As an Engineer - I'm not buying it. Wood expands/contracts orders of magnitude more than steel does - especially with humidity.

Steel isn't hygroscopic (water absorbant) - wood is.


----------



## mopac (Feb 24, 2011)

I don't know if the rails contract or expand, but I do know wood will contract or expand.
Here are some examples. I have a couple of interior doors that every winter they stick at the top when opening and closing them. Summer months no problems. I am putting new hardwood floors throughout the house and place I bought the flooring from said be sure and let the flooring sit 7 days inside to acclamate to the house before laying the floor.
That's so it will not contract or expand depending on house conditions.

Humidity is the problem. Not temp as stated earlier.

Your house is much drier in the winter.


----------



## MtRR75 (Nov 27, 2013)

mopac said:


> I don't know if the rails contract or expand, but I do know wood will contract or expand.
> I am putting new hardwood floors throughout the house and place I bought the flooring from said be sure and let the flooring sit 7 days inside to acclamate to the house before laying the


Also, flooring should not be installed right up to the wall. There must be a small gap to allow the floor to expand and contract. The gap is covered by the baseboards and/or quarter rounds. If you don't leave the gap, the floor will buckle.


----------



## gator do 65 (Jan 27, 2014)

Ok I see some of you folks are in the cold states as we debate this, could someone take a piece of 36" flex track and measure it at room temp first and let it sit out over night and then re-measure that should give an idea of the contraction! It's just a thought! 

I understand this does not address the buckling issue but in theory contraction could pull up an outside rail in a corner if it were soldered!


----------



## MtRR75 (Nov 27, 2013)

gator do 65 said:


> Ok I see some of you folks are in the cold states as we debate this, could someone take a piece of 36" flex track and measure it at room temp first and let it sit out over night and then re-measure that should give an idea of the contraction! It's just a thought!


Before anybody tries this, what are you going to use to measure the track with? A steel tape perhaps? -- which is also made of metal -- and if the metal is going to expand or contract, couldn't the tape be subject to the similar minor changes in length?


----------



## sstlaure (Oct 12, 2010)

Steel is used in many structural applications (concrete) to protect against shrinkage and temperature effect. 

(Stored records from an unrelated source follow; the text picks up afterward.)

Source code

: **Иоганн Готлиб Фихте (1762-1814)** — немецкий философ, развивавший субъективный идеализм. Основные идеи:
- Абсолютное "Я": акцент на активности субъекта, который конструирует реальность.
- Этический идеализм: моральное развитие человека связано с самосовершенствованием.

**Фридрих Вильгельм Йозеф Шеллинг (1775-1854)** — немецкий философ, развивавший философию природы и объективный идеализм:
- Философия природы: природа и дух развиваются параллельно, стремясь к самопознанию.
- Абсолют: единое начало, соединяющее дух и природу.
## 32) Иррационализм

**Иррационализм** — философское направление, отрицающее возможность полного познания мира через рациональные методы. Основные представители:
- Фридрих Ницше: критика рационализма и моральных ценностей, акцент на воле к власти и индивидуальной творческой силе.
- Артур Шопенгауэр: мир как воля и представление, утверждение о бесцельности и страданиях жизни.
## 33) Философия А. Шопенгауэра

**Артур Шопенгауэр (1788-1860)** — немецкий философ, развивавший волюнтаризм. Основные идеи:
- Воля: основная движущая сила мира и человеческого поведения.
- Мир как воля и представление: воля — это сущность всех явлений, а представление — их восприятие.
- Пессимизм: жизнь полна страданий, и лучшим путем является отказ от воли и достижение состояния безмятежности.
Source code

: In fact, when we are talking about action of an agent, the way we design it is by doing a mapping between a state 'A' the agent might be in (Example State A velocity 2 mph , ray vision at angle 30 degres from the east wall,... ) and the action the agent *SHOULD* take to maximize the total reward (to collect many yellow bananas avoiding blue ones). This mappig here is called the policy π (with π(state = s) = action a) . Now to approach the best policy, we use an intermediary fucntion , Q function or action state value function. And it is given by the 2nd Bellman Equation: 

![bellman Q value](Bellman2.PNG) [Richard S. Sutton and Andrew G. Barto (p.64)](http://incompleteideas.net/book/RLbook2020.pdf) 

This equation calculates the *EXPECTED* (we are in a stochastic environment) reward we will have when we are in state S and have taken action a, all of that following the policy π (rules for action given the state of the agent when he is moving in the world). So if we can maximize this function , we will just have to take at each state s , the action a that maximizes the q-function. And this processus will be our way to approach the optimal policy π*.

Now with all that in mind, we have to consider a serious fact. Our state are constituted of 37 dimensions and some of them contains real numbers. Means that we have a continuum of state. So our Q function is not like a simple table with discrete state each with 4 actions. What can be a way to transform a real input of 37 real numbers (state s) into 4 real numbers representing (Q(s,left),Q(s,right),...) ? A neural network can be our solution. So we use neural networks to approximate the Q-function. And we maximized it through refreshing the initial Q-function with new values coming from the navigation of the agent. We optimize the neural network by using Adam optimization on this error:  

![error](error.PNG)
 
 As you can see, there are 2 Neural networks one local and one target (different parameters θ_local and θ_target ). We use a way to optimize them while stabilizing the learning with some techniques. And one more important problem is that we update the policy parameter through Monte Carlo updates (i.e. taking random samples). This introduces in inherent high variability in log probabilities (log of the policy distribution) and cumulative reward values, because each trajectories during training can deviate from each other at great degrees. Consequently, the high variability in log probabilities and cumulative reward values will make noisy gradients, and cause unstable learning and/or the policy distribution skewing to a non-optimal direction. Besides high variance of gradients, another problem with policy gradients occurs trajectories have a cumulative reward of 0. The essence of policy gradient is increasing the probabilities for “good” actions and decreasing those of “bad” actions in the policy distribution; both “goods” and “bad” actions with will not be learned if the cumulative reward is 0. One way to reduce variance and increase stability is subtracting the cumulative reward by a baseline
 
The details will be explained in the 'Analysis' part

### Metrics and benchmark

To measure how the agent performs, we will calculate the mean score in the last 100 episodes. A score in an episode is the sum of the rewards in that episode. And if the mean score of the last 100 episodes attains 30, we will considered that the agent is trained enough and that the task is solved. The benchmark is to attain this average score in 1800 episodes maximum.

Just read a heat treatment paper talking about a 0.08% length change during heat treatment - you're talking over a thousand degrees in this process. 

So 36" would become (36*1.0008)= 36.0288" - it's insignificant.

I don't see steel changing length with even a 100 degree swing.

The wood/etc that our layouts are built of DEFINITELY expand/contract with weather/humidity. Ever heard a house creaking? The wood flooring example above illustrates this perfectly - the wood needs room to expand/contract or it binds up.


Actually - even better:

Assume 20 degree swing:
Thermal Expansion Coefficient of Steel = 7.2*10^6 (or 0.0000072) (Amount steel expands with 1 degree increase of temp)

So 20* .0000072 = 0.000144
36" * 0.000144 = 0.005"
So a 36" piece of flextrack going through a 20 degree swing made of steel would grow 0.005" - or about 1/10 the thickness of an average human hair.

So even with a 100 degree temp swing - you're talking 0.025" - 1/2 the thickness of a human hair.


----------



## CTValleyRR (Jul 26, 2014)

sstlaure has this correct. A masterly analysis. Now, if you have 1000 feet of track in your layout, and no expansion joints, a one degree increase will change the length of the track by 0.0072 inches. 10 degrees by 0.072 and so on. Real railroads have trouble with heat expansion for two reasons: 1) they have hundreds of miles of rail, not a couple hundred feet, and 2) they have wooden ties (rails laid on concrete ties are very resistant to heat warping).

For an example closer to home, how many people have wooden doors in their houses that work perfectly in the winter and get stuck in the summer. Or have windows that work in summer and get all drafty in winter. Put another way, why do they also make doors out of fiberglass and steel.

Mythbusters not needed. Only facts. With all due respect to those who have been in the hobby 40+ years, they're wrong if they think the steel is the primary component of expansion and contraction.


----------